Menurut Prof. Suastika, pengelolaan DM2 di Indonesia cenderung lamban dan konservatif. “Kita cenderung menunggu. Kalau sudah HbA1c naik, baru obat ditambah, dan ini lama sekali. Padahal, satu pil tidak akan bisa memelihara kadar gula darah lebih dari 1 – 2 tahun. Kita perlu lebih agresif,” tuturnya.
Tahap awal, diabetes bisa diatasi dengan perbaikan gaya pola makan dan aktivitas fisik. Namun begitu tampak gula darah pasien tak kunjung terkontrol, harus segera diberi obat. Saat satu obat tidak berhasil, harus segera ditambah obat lain (kombinasi), atau insulin.
Berbagai negara telah berhasil mengelola DM2 dengan baik dengan memaksimalkan fasilitas kesehatan tingkat pertama (FKTP). Early Access in Diabetes (EAiD) merumuskan empat pilar aksi dini untuk menjawab problematika DM2, dilandasi bukti-bukti empiris.
Keempat pilar tersebut meliputi: Pencegahan (mencegah berkembangnya DM2), Deteksi Dini (mengidentifikasi orang dengan risiko tinggi untuk melakukan diagnosis dini), Kontrol Dini (memastikan akses pengobatan dan support agar gula darah terkontrol dan komplikasi sirna), dan Akses Dini (memastikan sistem membuka akses edukasi, perbaikan gaya hidup, dan terapi yang dibutuhkan).
Mengingat tingginya penyandang diabetes yang belum menyadari kondisinya, maka semua orang yang berisiko tinggi hendaknya diskrining untuk gula darah. “Antara lain mereka yang kegemukan/obes, lingkar perut melebihi angka normal (>80 cm untuk permepuan dan >90 cm untuk laki-laki), ada riwayat diabetes dalam keluarga, dan perempuan yang melahirkan bayi >4 kg,” papar Prof. Suastika.
Bila hasil skrining menunjukkan kadar gula darah yang di atas normal, maka kelompok ini harus dikontrol gula darahnya. “Setelah pasien dideteksi, selanjutnya keran akses pengobatan dan pelayanan diabetes harus dibuka selebar-lebarnya,” ujar Prof. Budi.
Sayangnya sekarang, pengobatan diabetes masih lebih banyak dilakukan di fasilitas kesehatan rujukan tingkat lanjutan (FKTL). Padahal seharusnya, obat-obatan diabetes seperti insulin, bisa diberikan di FKTP untuk mempermudah akses bagi pasien. Ini salah satu yang diusulkan.
“Kami harapkan, 80% pasien diabetes selesai ditangani di FKTP sehingga tidak perlu dikonsultasikan ke FKTL. Dengan demikian komplikasi bisa dicegah lebih dini, sehingga mortalitas dan morbiditas berkurang, pembiayaan pun lebih murah,” papar Prof. Suastika.

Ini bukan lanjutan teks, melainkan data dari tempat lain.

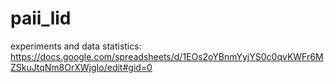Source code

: # paii_lid

experiments and data statistics: https://docs.google.com/spreadsheets/d/1EOs2oYBnmYyjYS0c0qvKWFr6MZSkuJtqNm8OrXWjgIo/edit#gid=0
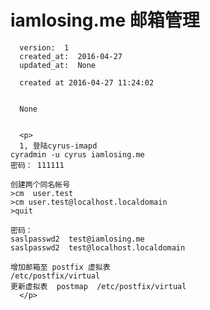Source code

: 
  # iamlosing.me 邮箱管理

      version:  1
      created_at:  2016-04-27
      updated_at:  None

      created at 2016-04-27 11:24:02 


      None


      <p>
      1, 登陆cyrus-imapd
	cyradmin -u cyrus iamlosing.me
	密码： 111111

	创建两个同名帐号
	>cm  user.test
	>cm user.test@localhost.localdomain
	>quit

	密码： 
	saslpasswd2  test@iamlosing.me
	saslpasswd2  test@localhost.localdomain

	增加邮箱至 postfix 虚拟表  
	/etc/postfix/virtual
	更新虚拟表  postmap  /etc/postfix/virtual
      </p>

  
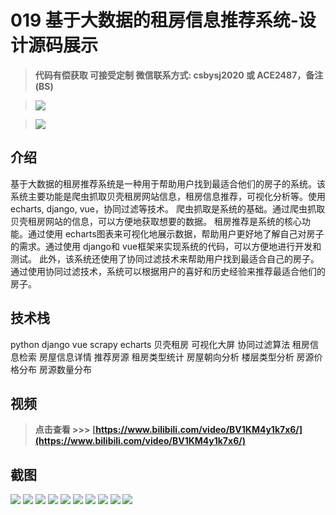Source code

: # 019 基于大数据的租房信息推荐系统-设计源码展示

> **代码有偿获取 可接受定制 微信联系方式: csbysj2020 或 ACE2487，备注(BS)**

> ![](./qrcode2.jpg)

> ![](./qrcode.jpg)

## 介绍

基于大数据的租房推荐系统是一种用于帮助用户找到最适合他们的房子的系统。该系统主要功能是爬虫抓取贝壳租房网站信息，租房信息推荐，可视化分析等。使用 echarts, django, vue，协同过滤等技术。
爬虫抓取是系统的基础。通过爬虫抓取贝壳租房网站的信息，可以方便地获取想要的数据。
租房推荐是系统的核心功能。通过使用 echarts图表来可视化地展示数据，帮助用户更好地了解自己对房子的需求。通过使用 django和 vue框架来实现系统的代码，可以方便地进行开发和测试。
此外，该系统还使用了协同过滤技术来帮助用户找到最适合自己的房子。通过使用协同过滤技术，系统可以根据用户的喜好和历史经验来推荐最适合他们的房子。

## 技术栈

python django vue scrapy echarts 贝壳租房 可视化大屏 协同过滤算法 租房信息检索 房屋信息详情 推荐房源 租房类型统计 房屋朝向分析 楼层类型分析 房源价格分布 房源数量分布

## 视频

> **点击查看 \>\>\> [https://www.bilibili.com/video/BV1KM4y1k7x6/](https://www.bilibili.com/video/BV1KM4y1k7x6/)**

## 截图

![](./01.png)
![](./02.png)
![](./03.png)
![](./04.png)
![](./05.png)
![](./06.png)
![](./07.png)
![](./08.png)
![](./09.png)
![](./10.png)

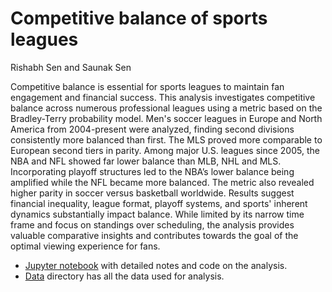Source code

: # Competitive balance of sports leagues

Rishabh Sen and Saunak Sen

Competitive balance is essential for sports leagues to maintain fan engagement and financial success. 
This analysis investigates competitive balance across numerous professional leagues using a metric based 
on the Bradley-Terry probability model. Men's soccer leagues in Europe and North America from 2004-present 
were analyzed, finding second divisions consistently more balanced than first. The MLS proved more 
comparable to European second tiers in parity. Among major U.S. leagues since 2005, the NBA and NFL 
showed far lower balance than MLB, NHL and MLS. Incorporating playoff structures led to the NBA’s lower 
balance being amplified while the NFL became more balanced. The metric also revealed higher parity in 
soccer versus basketball worldwide. Results suggest financial inequality, league format, playoff systems, 
and sports' inherent dynamics substantially impact balance. While limited by its narrow time frame and 
focus on standings over scheduling, the analysis provides valuable comparative insights and contributes 
towards the goal of the optimal viewing experience for fans.

- [Jupyter notebook](Presentation.ipynb) with detailed notes and code on the analysis.
- [Data](Data) directory has all the data used for analysis.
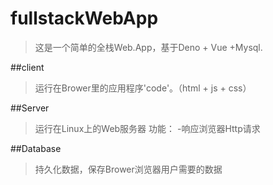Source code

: # fullstackWebApp

>这是一个简单的全栈Web.App，基于Deno + Vue +Mysql.

##client

>运行在Brower里的应用程序'code'。（html + js + css）

##Server

>运行在Linux上的Web服务器
功能：
-响应浏览器Http请求

##Database

>持久化数据，保存Brower浏览器用户需要的数据
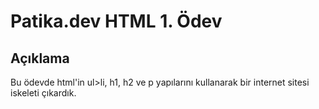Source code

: # Patika.dev HTML 1. Ödev
## Açıklama
Bu ödevde html'in ul>li, h1, h2 ve p yapılarını kullanarak bir internet sitesi iskeleti çıkardık. 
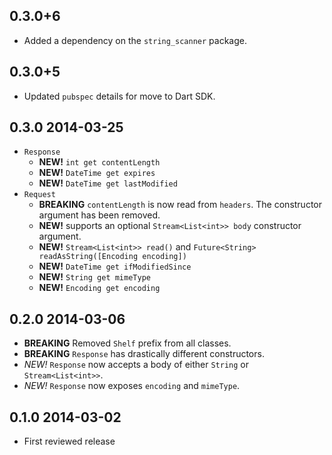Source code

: ## 0.3.0+6

* Added a dependency on the `string_scanner` package.

## 0.3.0+5

* Updated `pubspec` details for move to Dart SDK.

## 0.3.0 2014-03-25

* `Response`
  * **NEW!** `int get contentLength`
  * **NEW!** `DateTime get expires`
  * **NEW!** `DateTime get lastModified`
* `Request`
  * **BREAKING** `contentLength` is now read from `headers`. The constructor
    argument has been removed.
  * **NEW!** supports an optional `Stream<List<int>> body` constructor argument.
  * **NEW!** `Stream<List<int>> read()` and
    `Future<String> readAsString([Encoding encoding])`
  * **NEW!** `DateTime get ifModifiedSince`
  * **NEW!** `String get mimeType`
  * **NEW!** `Encoding get encoding`

## 0.2.0 2014-03-06

* **BREAKING** Removed `Shelf` prefix from all classes.
* **BREAKING** `Response` has drastically different constructors.
* *NEW!* `Response` now accepts a body of either `String` or
  `Stream<List<int>>`.
* *NEW!* `Response` now exposes `encoding` and `mimeType`.

## 0.1.0 2014-03-02

* First reviewed release
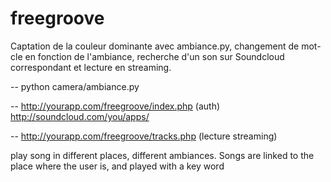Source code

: # freegroove

Captation de la couleur dominante avec ambiance.py,
changement de mot-cle en fonction de l'ambiance, recherche d'un son sur Soundcloud correspondant et lecture en streaming.

-- python camera/ambiance.py

-- http://yourapp.com/freegroove/index.php (auth)
   http://soundcloud.com/you/apps/
   
-- http://yourapp.com/freegroove/tracks.php (lecture streaming)

play song in different places, different ambiances. Songs are linked to the place where the user is, and played with a key word
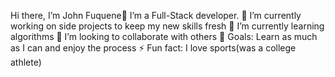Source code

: Hi there, I’m John Fuquene👋
I’m a Full-Stack developer.
🔭 I’m currently working on side projects to keep my new skills fresh
🌱 I’m currently learning algorithms
👯 I’m looking to collaborate with others
🥅 Goals: Learn as much as I can and enjoy the process
⚡ Fun fact: I love sports(was a college athlete)
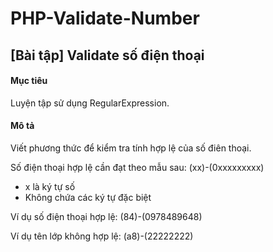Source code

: # PHP-Validate-Number

## [Bài tập] Validate số điện thoại

#### Mục tiêu
Luyện tập sử dụng RegularExpression.

#### Mô tả
Viết phương thức để kiểm tra tính hợp lệ của số điên thoại.

Số điện thoại hợp lệ cần đạt theo mẫu sau: (xx)-(0xxxxxxxxx)

* x là ký tự số 
* Không chứa các ký tự đặc biệt
  
Ví dụ số điện thoại hợp lệ: (84)-(0978489648)

Ví dụ tên lớp không hợp lệ: (a8)-(22222222)





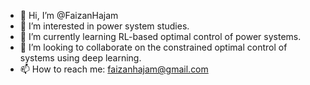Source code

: - 👋 Hi, I’m @FaizanHajam
- 👀 I’m interested in power system studies. 
- 🌱 I’m currently learning RL-based optimal control of power systems.
- 💞️ I’m looking to collaborate on the constrained optimal control of systems using deep learning.
- 📫 How to reach me: faizanhajam@gmail.com

<!---
FaizanHajam/FaizanHajam is a ✨ special ✨ repository because its `README.md` (this file) appears on your GitHub profile.
You can click the Preview link to take a look at your changes.
--->
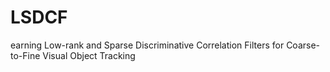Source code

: # LSDCF
earning Low-rank and Sparse Discriminative Correlation Filters for Coarse-to-Fine Visual Object Tracking
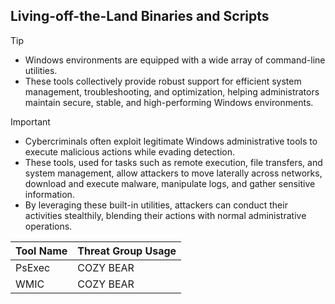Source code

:## Living-off-the-Land Binaries and Scripts

> [!TIP]
> - Windows environments are equipped with a wide array of command-line utilities.
> - These tools collectively provide robust support for efficient system management, troubleshooting, and optimization, helping administrators maintain secure, stable, and high-performing Windows environments. 

> [!IMPORTANT]
> - Cybercriminals often exploit legitimate Windows administrative tools to execute malicious actions while evading detection.
> - These tools, used for tasks such as remote execution, file transfers, and system management, allow attackers to move laterally across networks, download and execute malware, manipulate logs, and gather sensitive information.
> - By leveraging these built-in utilities, attackers can conduct their activities stealthily, blending their actions with normal administrative operations.

| Tool Name | Threat Group Usage |
|---|---|
| PsExec | COZY BEAR |
| WMIC | COZY BEAR |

Sistem kapitasi untuk pembiayaan FKTP turut menghambat pengelolaan diabetes. Dengan sistem kapitasi, FKTP diberi dana sekian rupiah, seberapapun banyak/sedikit pasien yang berobat. Dana ini meliputi biaya pelayanan, jasa, edukasi ke masyarakat, hingga obat-obatan. Di satu sisi, ini diharapkan memacu FKTP untuk mengedukasi masyarakat sehingga penyakit bisa dicegah sedini mungkin. Namun di sisi lain, ini bisa menjadi bumerang.

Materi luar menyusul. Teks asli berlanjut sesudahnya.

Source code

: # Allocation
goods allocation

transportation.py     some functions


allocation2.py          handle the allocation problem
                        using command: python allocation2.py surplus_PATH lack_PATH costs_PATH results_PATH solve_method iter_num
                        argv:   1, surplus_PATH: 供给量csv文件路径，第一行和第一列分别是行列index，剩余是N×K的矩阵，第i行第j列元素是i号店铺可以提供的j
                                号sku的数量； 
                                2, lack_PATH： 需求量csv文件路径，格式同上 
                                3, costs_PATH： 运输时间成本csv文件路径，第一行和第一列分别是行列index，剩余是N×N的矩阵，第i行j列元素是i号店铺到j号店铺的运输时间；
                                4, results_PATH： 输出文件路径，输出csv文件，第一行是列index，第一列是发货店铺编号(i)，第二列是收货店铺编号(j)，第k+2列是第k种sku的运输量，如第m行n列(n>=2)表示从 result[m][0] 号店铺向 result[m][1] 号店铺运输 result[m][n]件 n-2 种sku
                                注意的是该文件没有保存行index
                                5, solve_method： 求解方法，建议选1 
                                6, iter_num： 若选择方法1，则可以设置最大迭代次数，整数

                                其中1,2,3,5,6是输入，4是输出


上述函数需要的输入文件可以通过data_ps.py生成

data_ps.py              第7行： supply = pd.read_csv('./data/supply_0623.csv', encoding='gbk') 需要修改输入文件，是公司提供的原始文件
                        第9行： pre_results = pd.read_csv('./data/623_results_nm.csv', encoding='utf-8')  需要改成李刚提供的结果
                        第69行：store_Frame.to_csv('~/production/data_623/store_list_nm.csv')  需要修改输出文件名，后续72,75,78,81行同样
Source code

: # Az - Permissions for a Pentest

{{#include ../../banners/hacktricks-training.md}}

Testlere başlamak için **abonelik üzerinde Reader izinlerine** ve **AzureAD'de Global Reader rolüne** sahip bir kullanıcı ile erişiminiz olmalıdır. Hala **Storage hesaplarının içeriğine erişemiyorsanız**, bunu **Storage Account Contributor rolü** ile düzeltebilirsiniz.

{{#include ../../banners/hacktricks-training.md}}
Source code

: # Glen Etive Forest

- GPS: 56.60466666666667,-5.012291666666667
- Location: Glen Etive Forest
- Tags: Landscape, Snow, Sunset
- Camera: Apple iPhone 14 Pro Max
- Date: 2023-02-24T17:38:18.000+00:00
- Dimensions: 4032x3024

“Bila banyak pasien yang membutuhkan obat, maka dana kapitasi yang didapat oleh FKTP jadi sedikit, karena banyak dipakai untuk membiayai obat”, ungkap Prof. Budi. Ini bisa menimbulkan keengganan bagi FKTP untuk memberikan obat, meski sebenarnya obat tersedia.
Akhirnya pasien dirujuk ke FKTL dan mendapat obat di sana, yang tentu pembiayaannya jadi lebih besar. “Seharusnya pembiayaan obat dikeluarkan dari kapitasi,” tandasnya.